What counts as an inner ring? According to Psychologists' Minimal Group Paradigm, pretty much everything. The minimal conditions required for discrimination to occur between groups is in fact, very minimal. Anything can trigger ingroup discrimination, even the most trivial distinctions, like whether you over or under estimated the number of dots on a page. The distinction merely needs to be an object of our attention in order to trigger team based thinking.

So finish the sentence, "I am..." An evangelical? Working class? A liberal? A parent? There's your inner ring. There's your tribe. Now you will do things to protect your tribe from outsiders and prove to your tribe that you really are one of them. We... whatever it is... stick together, even when we're wrong.

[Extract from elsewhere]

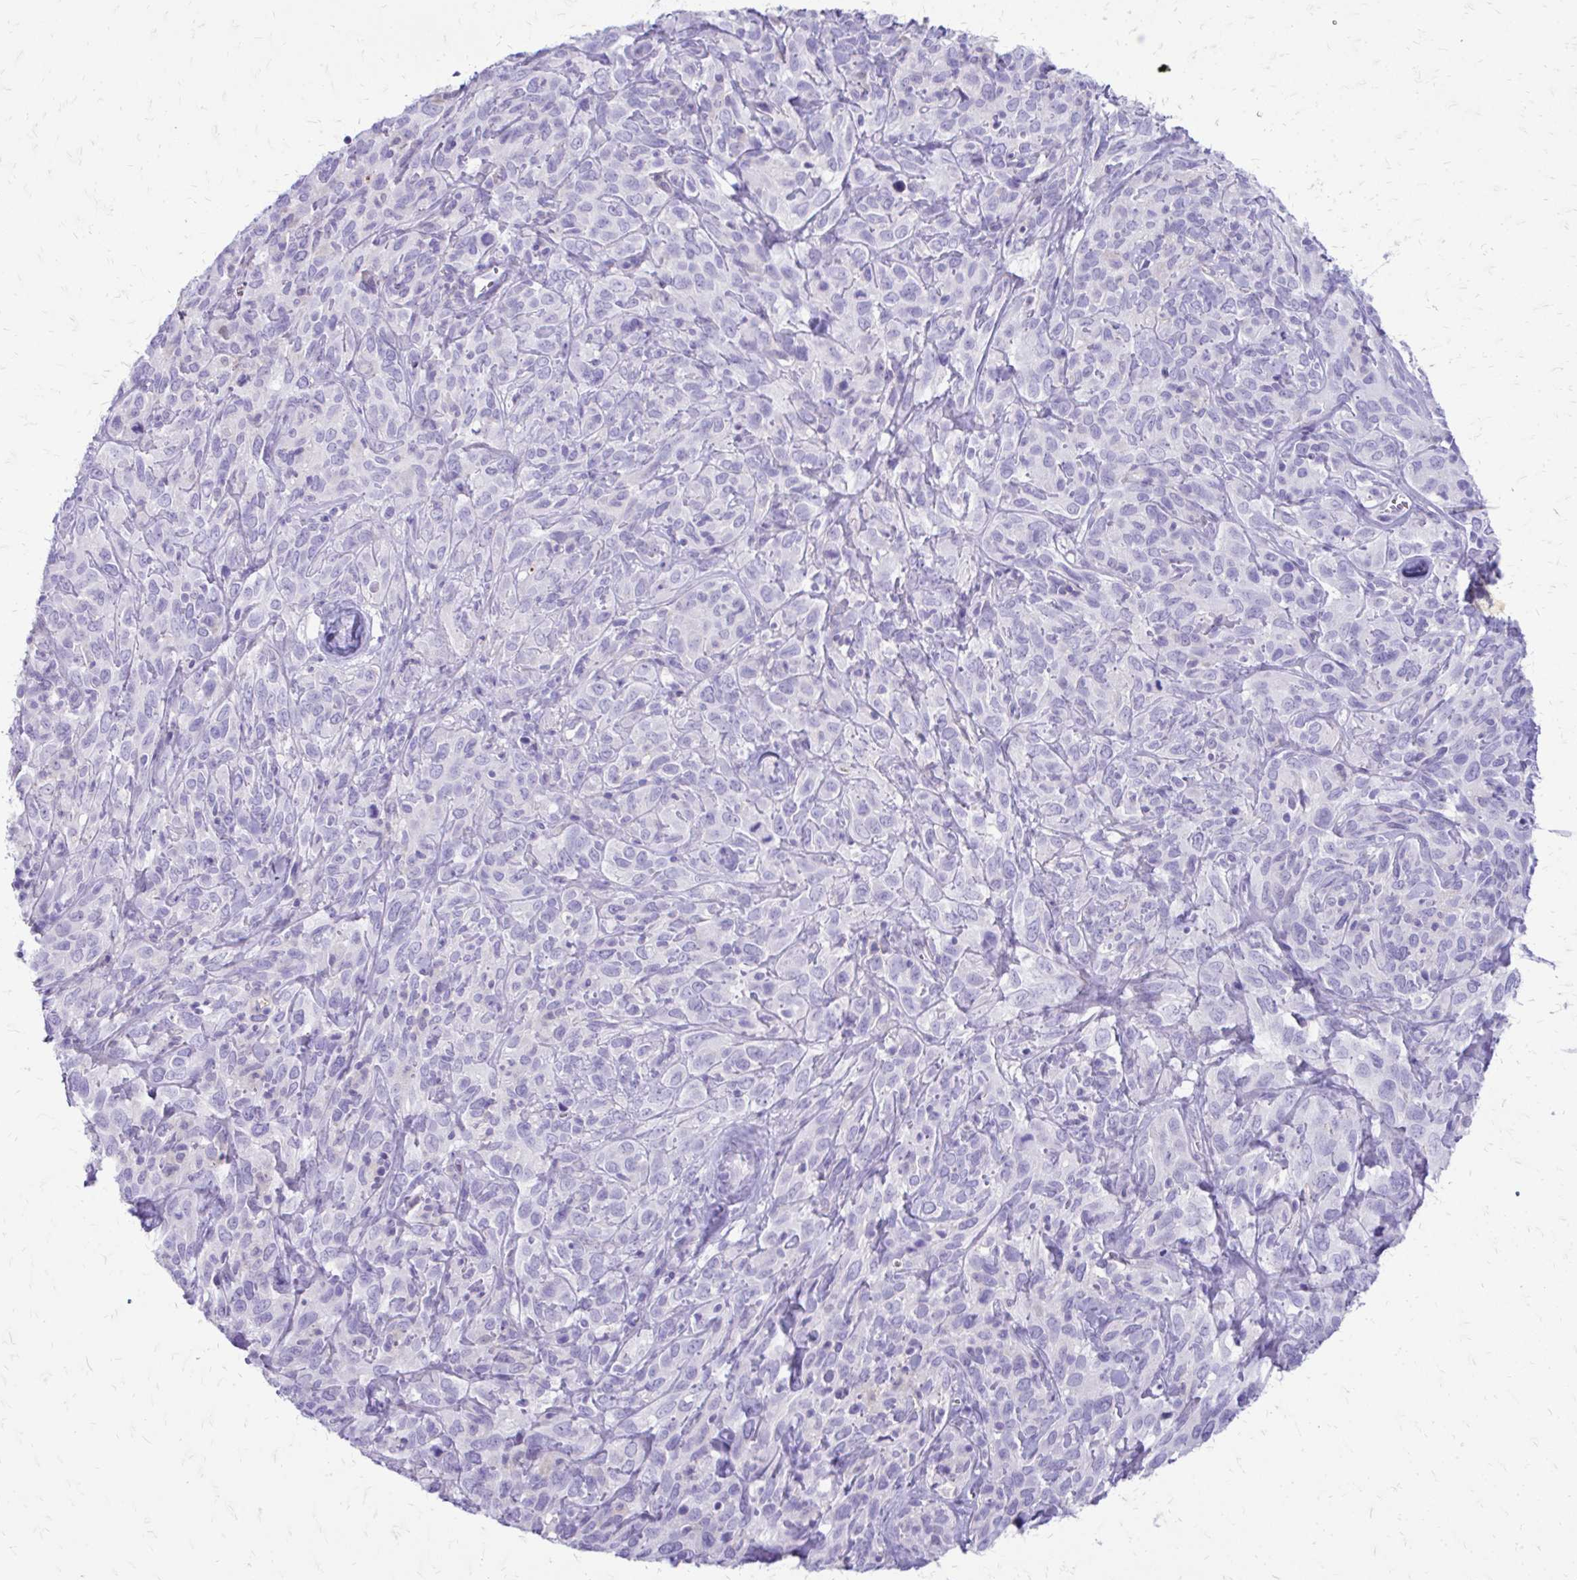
{"staining": {"intensity": "negative", "quantity": "none", "location": "none"}, "tissue": "cervical cancer", "cell_type": "Tumor cells", "image_type": "cancer", "snomed": [{"axis": "morphology", "description": "Normal tissue, NOS"}, {"axis": "morphology", "description": "Squamous cell carcinoma, NOS"}, {"axis": "topography", "description": "Cervix"}], "caption": "Immunohistochemical staining of human squamous cell carcinoma (cervical) exhibits no significant staining in tumor cells. (DAB (3,3'-diaminobenzidine) immunohistochemistry (IHC) with hematoxylin counter stain).", "gene": "SIGLEC11", "patient": {"sex": "female", "age": 51}}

"There are no formal admissions or expulsions. People think they are in it after they have in fact been pushed out of it, or before they have been allowed in: this provides great amusement for those who are really inside. It has no fixed name. The only certain rule is that the insiders and outsiders call it by different names. From inside it may be designated, in simple cases, by mere enumeration: it may be called “You and Tony and me.” When it is very secure and comparatively stable in membership it calls itself “we.” When it has to be expanded to meet a particular emergency it calls itself “all the sensible people at this place.” From outside, if you have dispaired of getting into it, you call it “That gang” or “they” or “So-and-so and his set” or “The Caucus” or “The Inner Ring.” If you are a candidate for admission you probably don’t call it anything. To discuss it with the other outsiders would make you feel outside yourself. And to mention talking to the man who is inside, and who may help you if this present conversation goes well, would be madness."